Implementation, evaluation and refinement of an intervention to improve blunt chest injury management

Prof. Kate Curtis1,2,6, Dr Connie Van1, A/Prof Stephen Asha2,5, Dr Mary Lam3, Dr Annalise Unsworth2, Dr Louise Atkin5, Dr Madison Reynolds6

1Sydney Nursing School, Sydney, Australia, 2St George Clinical School, Faculty of Medicine, University of New South Wales, High Street, , Kensington, Australia, 3Faculty of Health Psychology, Health Information Management, Genetic/Bioinformatics. University of Technology, Sydney, Australia, 4Centre for Behaviour Change, University College London, London, England, 5Emergency Department, St George Hospital, Kogarah, Australia, 6Trauma Service, St George Hospital, Kogarah, Australia

Failure to treat even one rib fracture early with sufficient analgesia, physiotherapy and respiratory support can lead to pneumonia, respiratory failure and/or death. Introduction of an early notification protocol for isolated blunt chest injured patients (ChIP) in our major trauma centre initiated consistent, multidisciplinary, tailored patient care that reduced the odds of patients developing pneumonia by 56%. The overall uptake of the protocol however was poor (68%) and factors which hindered or helped activation unknown.

Objectives:

– To determine factors influencing protocol uptake

– Identify evidence informed interventions to improve protocol use

– Re-implement and evaluate protocol compliance

Methods: Two methods were used in this mixed methods study conducted from 2012-2016.

1) Review of 603 linked trauma registry and medical records to identify any patient characteristics influencing protocol activation, and

2) Survey of 99 hospital staff to identify implementation barriers and facilitators. The survey was mapped to the Theoretical Domains Framework (TDF), known to impact clinician behaviour change.

Quantitative data were analysed using descriptive statistics, qualitative data coded in NVivo10.  Interventions to change target behaviours were sourced from the Behaviour Change Technique Taxonomy in consultation with stakeholders.

Principle findings: Eligible patients who did not receive ChIP were not different in demographic or clinical characteristics to those that did. Fifteen facilitators and 10 barriers were identified by staff.

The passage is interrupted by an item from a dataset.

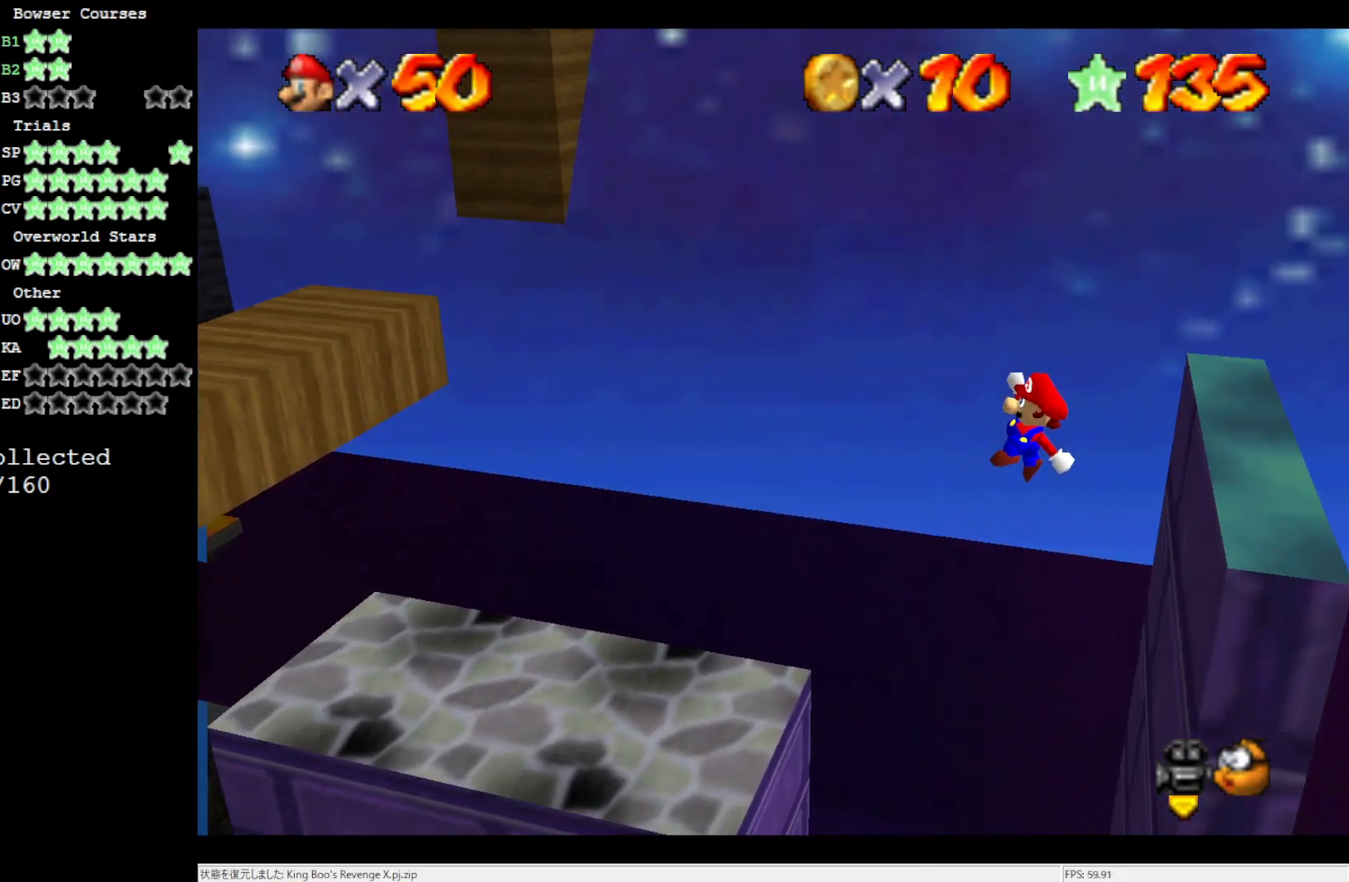
{"buttons": [], "left_stick": "up-left", "events": [[133, "left_stick", "up-right"], [317, "B", "down"], [367, "left_stick", "up-left"], [400, "B", "up"]]}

Seven interventions were selected to address target behaviours including modelling, training, persuasion and social influence. A multifaceted relaunch strategy, including video, targeted the motivation of activators and responders and the empowerment of nursing staff. In the 4 months post relaunch, uptake improved to 91% (p=.001).

Conclusions: Behaviour change theory may be used to improve clinical protocol implementation in the ED context. Newly implemented clinical protocols should incorporate clinician behaviour change assessment, strategy and interventions.


Biography:

Kate has been an emergency and trauma nurse clinician since 1994 and is Professor of Trauma and Emergency Nursing at the University of Sydney, where she leads the Paediatric Critical Injury Research Program. She is an honorary Professorial Fellow at the George Institute for Global Health and in 2011 was awarded the Frank McDermott Award for research completed and published in the last 10 years judged to have led to the greatest improvements in care of severely injured patients in Australia and NZ. Kate’s translational research program continues to focus on improving the way we deliver care to patients and their families and she is the world’s most published author in the field of Trauma and Emergency Nursing. Kate is also on the Editorial Board of the Australasian Journal of Emergency Nursing and a Fellow of the College of Emergency Nursing Australasia.